Depending on various factors, including (P)ain, si(Z)e, si(T)e (I)mage expressiveness and previous (R)enal surgery judge the chance of (C)learance causally on stone (D)isintegration following shockwave lithotripsy as an expert model (Madigan, Mosurski and Almond).

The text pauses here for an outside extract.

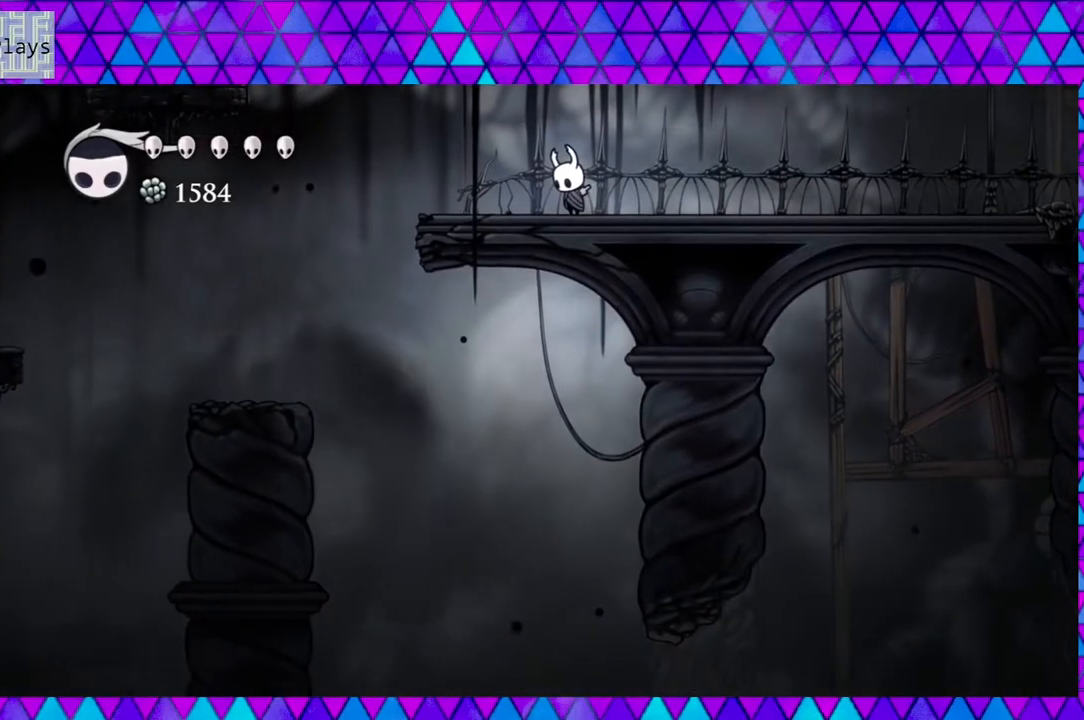
{"buttons": [], "left_stick": "center", "right_stick": "center", "events": [[367, "right_stick", "center"]]}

	Value vMild = new Value("mild_0");
	Value vSevere = new Value("severe_1");
	Variable nP = new Variable("P", vMild, vSevere);
	Value vSmall = new Value("small_0");
	Value vLarge = new Value("large_1");
	Variable nZ = new Variable("Z", vSmall, vLarge);
	Value vUpperKidney = new Value("upper kidney_0");
	Value vElsewhere = new Value("elsewhere_1");
	Variable nT = new Variable("T", vUpperKidney, vElsewhere);
	Value vYes = new Value("yes_1");
	Value vNo = new Value("no_0");
	Variable nS = new Variable("S", vYes, vNo);
	Variable nR = new Variable("R", vYes, vNo);
	Value vGood = new Value("good_1");
	Value vVague = new Value("vague_0");
	Variable nI = new Variable("I", vGood, vVague);
	Variable nD = new Variable("D", vYes, vNo);
	Variable nC = new Variable("C", vYes, vNo);
	
	DirectedGraph graph = new DirectedGraph();
	
	Function fT = new FunctionV2(Arrays.asList(nT));
	fT.setValues(new double[] { .5, .5 });
	graph.add(nT);
	graph.setDistribution(nT, fT);
	
	Function fR = new FunctionV2(Arrays.asList(nR));
	fR.setValues(new double[] { .1, .9 });
	graph.add(nR);
	graph.setDistribution(nR, fR);
	
	Function fS = new FunctionV2(Arrays.asList(nS, nR));
	fS.setValues(new double[] { .95, .3, .05, .7} );
	graph.add(nS);
	graph.setDistribution(nS, fS);
	
	Function fI = new FunctionV2(Arrays.asList(nI, nZ));
	fI.setValues(new double[] { .5, .8, .5, .2 });
	graph.add(nI);
	graph.setDistribution(nI, fI);
	
	Function fD = new FunctionV2(Arrays.asList(nD, nT, nI, nS));
	fD.setValues(new double[] { .75, .9, .55, .7, .6, .8, .5, .65, .1, .25, .3, .45, .2, .4, .35, .5 } );
	graph.add(nD);
	graph.setDistribution(nD, fD);
	
	Function fP = new FunctionV2(Arrays.asList(nP, nT));
	fP.setValues(new double[] { .4, .2, .6, .8 });
	graph.add(nP);
	graph.setDistribution(nP, fP);
	
	Function fC = new FunctionV2(Arrays.asList(nC, nD));
	fC.setValues(new double[] { .95, .1, .05, .9 } );
	graph.add(nC);
	graph.setDistribution(nC, fC);
	
	Function fZ = new FunctionV2(Arrays.asList(nZ));
	fZ.setValues(new double[] { .5, .5 });
	graph.add(nZ);
	graph.setDistribution(nZ, fZ);
	
	Inference inference = new Inference(graph);
	Function beliefC = inference.getBelief(Arrays.asList(nC), new ArrayList<Variable>());
	assertArrayEquals(new double[] { 0.6922727925255111, 0.30772720747448895 }, beliefC.getValues(), EPSILON);
	nS.setValue(vYes);
	beliefC = inference.getBelief(Arrays.asList(nC), Arrays.asList(nS));
	assertArrayEquals(new double[] { 0.7346326836581708, 0.2653673163418291 }, beliefC.getValues(), EPSILON);
}

The interpretation of the result is that the observation of scarring impacts on the marginal probability of stone clearance after lithotripsy.